While I was in the middle of cleaning some glasses, a younger kid came in. He was probably around college aged, not much older than 21. He carried a backpack that looked like it could fall apart any minute and had an awful sunburn on his face.

I set the glass down and walked over to him. “Hey, what can I get you?”

The kid looked up from his phone and quickly scanned the menu.

“You know what, I think I’m just gonna have a shot of whiskey.” I thought that was going to be the end of our conversation, but he kept talking. I rolled my eyes, coming to the realization that he was one of the chatty travelers. I put on my best friendly face and turned back around.

“Man, this desert is wild. You never know what you’re gonna see!” he exclaimed.

I laughed and grabbed the shot glass I had just finished cleaning. “That’s why you won’t ever catch me out there.” I poured his drink and set it down in front of him. “Can I see your ID, please?”

He flashed me his card and then put it back into his wallet, which was made out of duct tape. I was right, he was only 21.

“You’ll never guess what I saw this time, dude.”

Dude. I was only 26, but nothing made me feel older than when a younger person called me dude.

“What did you see?”

The man stuck out his hand for me to shake. “I’m Doug, by the way.”


Doug downed his shot before launching into his story. “I had been out camping in the desert, and I almost out of food and water. Man, I thought I was done for! I was wandering around, trying to find a town or something, but I came across a cave. Now, there wasn’t food or water in there but there was shade, and it was hot out. I was kind of sketchy about the cave, because there could’ve been like snakes or something in there, but I felt like I was about to have a heat stroke!”

He was a wild storyteller. Doug threw his whole body into his reenactments, and I had to move a few glasses out of his way.

“Garrett, you’ll never guess what I saw in that cave.”

“A monkey?”

Dough laughed. “Nah, man! There was some old dude in there. He smelled weird, too. But he gave me some food and water, and we got to talking and he gave me some financial advice. I took it, and now I’m like, $1,000 richer!”

That caught my attention. “What do you mean?”

“I can’t tell you his secret, because he told me I’d be in trouble if I did, but you seem like a cool dude. I’ll draw you a map and you can go see him yourself.”

Doug pulled a piece of paper from his ratty backpack and started doodling a map. I was about to tell him that it wouldn’t be necessary, but I was curious. Depending on how far I’d have to venture out, maybe it would be worth the journey.

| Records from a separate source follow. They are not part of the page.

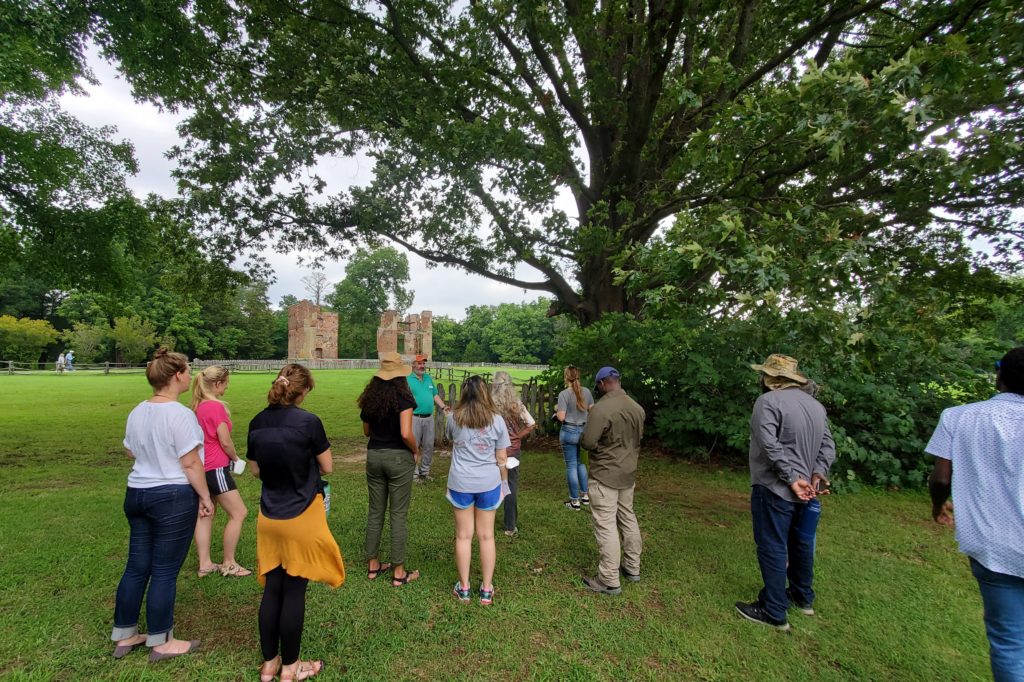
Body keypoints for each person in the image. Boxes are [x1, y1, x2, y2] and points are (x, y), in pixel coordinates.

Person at [926, 347, 1024, 682]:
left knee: (1010, 642)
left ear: (1000, 376)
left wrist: (938, 506)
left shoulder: (959, 417)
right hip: (997, 544)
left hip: (994, 544)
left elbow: (940, 478)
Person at [110, 348, 214, 662]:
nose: (189, 376)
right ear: (177, 375)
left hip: (138, 492)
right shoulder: (180, 414)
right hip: (171, 495)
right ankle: (161, 640)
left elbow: (130, 450)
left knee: (136, 566)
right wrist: (206, 497)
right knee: (165, 570)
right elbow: (191, 463)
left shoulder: (138, 410)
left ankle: (125, 633)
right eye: (186, 371)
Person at [248, 364, 344, 682]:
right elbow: (327, 466)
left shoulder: (257, 422)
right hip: (302, 513)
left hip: (269, 515)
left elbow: (255, 470)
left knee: (273, 588)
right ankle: (290, 667)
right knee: (294, 590)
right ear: (302, 392)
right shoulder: (308, 422)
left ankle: (269, 664)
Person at [735, 354, 835, 632]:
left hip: (774, 487)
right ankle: (803, 597)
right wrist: (817, 474)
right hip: (806, 491)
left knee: (773, 545)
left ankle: (773, 609)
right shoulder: (815, 406)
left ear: (770, 378)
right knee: (800, 543)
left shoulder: (767, 402)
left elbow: (768, 444)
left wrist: (792, 478)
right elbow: (828, 446)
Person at [579, 367, 646, 595]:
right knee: (628, 517)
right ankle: (632, 567)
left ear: (602, 384)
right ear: (617, 381)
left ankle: (608, 578)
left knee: (606, 524)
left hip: (605, 474)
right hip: (628, 473)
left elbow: (588, 442)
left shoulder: (601, 409)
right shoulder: (637, 409)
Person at [357, 351, 421, 586]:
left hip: (374, 456)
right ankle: (398, 571)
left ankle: (373, 565)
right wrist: (416, 450)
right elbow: (406, 433)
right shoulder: (404, 399)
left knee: (375, 511)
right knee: (398, 514)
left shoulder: (369, 399)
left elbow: (366, 432)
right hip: (397, 458)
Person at [446, 375, 510, 606]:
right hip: (488, 483)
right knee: (486, 536)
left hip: (461, 482)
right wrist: (504, 484)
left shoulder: (454, 418)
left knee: (463, 535)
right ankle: (486, 589)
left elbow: (449, 439)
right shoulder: (497, 420)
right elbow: (502, 458)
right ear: (485, 393)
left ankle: (464, 588)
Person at [190, 365, 251, 578]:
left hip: (201, 467)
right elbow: (225, 441)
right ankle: (229, 563)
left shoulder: (197, 406)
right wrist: (235, 459)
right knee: (239, 512)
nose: (226, 388)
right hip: (216, 467)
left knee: (206, 513)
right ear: (217, 384)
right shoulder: (215, 408)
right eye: (226, 384)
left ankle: (205, 564)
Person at [490, 371, 535, 537]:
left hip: (494, 450)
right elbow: (531, 423)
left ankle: (486, 519)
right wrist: (518, 435)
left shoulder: (491, 405)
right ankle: (510, 525)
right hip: (513, 450)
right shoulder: (517, 404)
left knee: (492, 484)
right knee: (510, 486)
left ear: (495, 385)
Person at [556, 366, 595, 511]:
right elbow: (592, 409)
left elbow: (561, 417)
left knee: (571, 465)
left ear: (566, 377)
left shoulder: (564, 394)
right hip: (583, 431)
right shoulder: (586, 392)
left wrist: (556, 410)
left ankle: (574, 500)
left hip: (569, 431)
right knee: (581, 464)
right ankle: (585, 495)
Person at [407, 353, 449, 482]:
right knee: (414, 446)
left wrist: (443, 407)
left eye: (423, 364)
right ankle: (413, 474)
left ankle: (424, 472)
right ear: (413, 365)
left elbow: (435, 395)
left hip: (429, 418)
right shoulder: (407, 380)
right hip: (414, 417)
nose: (422, 366)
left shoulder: (428, 378)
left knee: (429, 445)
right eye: (419, 363)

While he drew, I poured Doug another shot. “This one’s on me.”

Doug said his thanks, downed the shot and  left. I noticed he left me a $20 tip. That kid may have been weird, but he seemed like a genuinely nice guy. My shift was gong to be over in about an hour, and from what I could make out of the sloppy map, the cave didn’t seem like it was too far away. That’s how I ended up on top of a giant rock, alone in the middle of the desert.

I was beginning to think that Doug was full of shit. I had been out there for hours and hadn’t come across any caves. The only thing I was getting out of my adventure was a sunburn that could rival his.

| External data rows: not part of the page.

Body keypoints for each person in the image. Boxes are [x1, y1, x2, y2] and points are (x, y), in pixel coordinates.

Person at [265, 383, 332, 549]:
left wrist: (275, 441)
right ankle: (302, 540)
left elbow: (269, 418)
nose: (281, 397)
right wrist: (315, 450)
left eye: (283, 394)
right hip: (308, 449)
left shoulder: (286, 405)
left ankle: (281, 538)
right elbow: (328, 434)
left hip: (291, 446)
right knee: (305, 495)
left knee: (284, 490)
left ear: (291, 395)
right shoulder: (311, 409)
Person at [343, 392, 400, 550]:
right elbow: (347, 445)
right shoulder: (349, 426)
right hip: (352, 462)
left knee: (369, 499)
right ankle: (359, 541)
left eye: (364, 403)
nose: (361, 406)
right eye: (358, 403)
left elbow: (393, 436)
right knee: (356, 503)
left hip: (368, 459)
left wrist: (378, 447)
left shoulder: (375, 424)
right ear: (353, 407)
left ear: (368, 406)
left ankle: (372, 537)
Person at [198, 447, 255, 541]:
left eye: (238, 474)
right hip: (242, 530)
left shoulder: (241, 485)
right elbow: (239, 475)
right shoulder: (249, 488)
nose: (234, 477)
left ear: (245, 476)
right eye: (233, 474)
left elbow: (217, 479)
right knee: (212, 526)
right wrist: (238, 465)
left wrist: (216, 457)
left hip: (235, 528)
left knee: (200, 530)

I was ready to turn around and give up. Trusting a stranger probably wasn’t one of my brighter moments, but I was desperate. I ended up paying for that desperation with wasted time.

Turning back seemed like the only thing I could do, and I thought that going down would be the easy part, but that was quickly proven wrong. I slipped on a loose rock and rolled over the cliff. Things seemed grim and I was pretty sure I was about to be a goner, but I landed on a small ledge just a few feet down.

After taking a few moments to catch my breath and thank the Lord I was still alive, I noticed there was a cave behind me. Just like Doug had said, there old man. He was humming and roasting what looked like a piece of meat over a fire.

Without looking at me, he said, “Hello, Garrett. Take a seat.”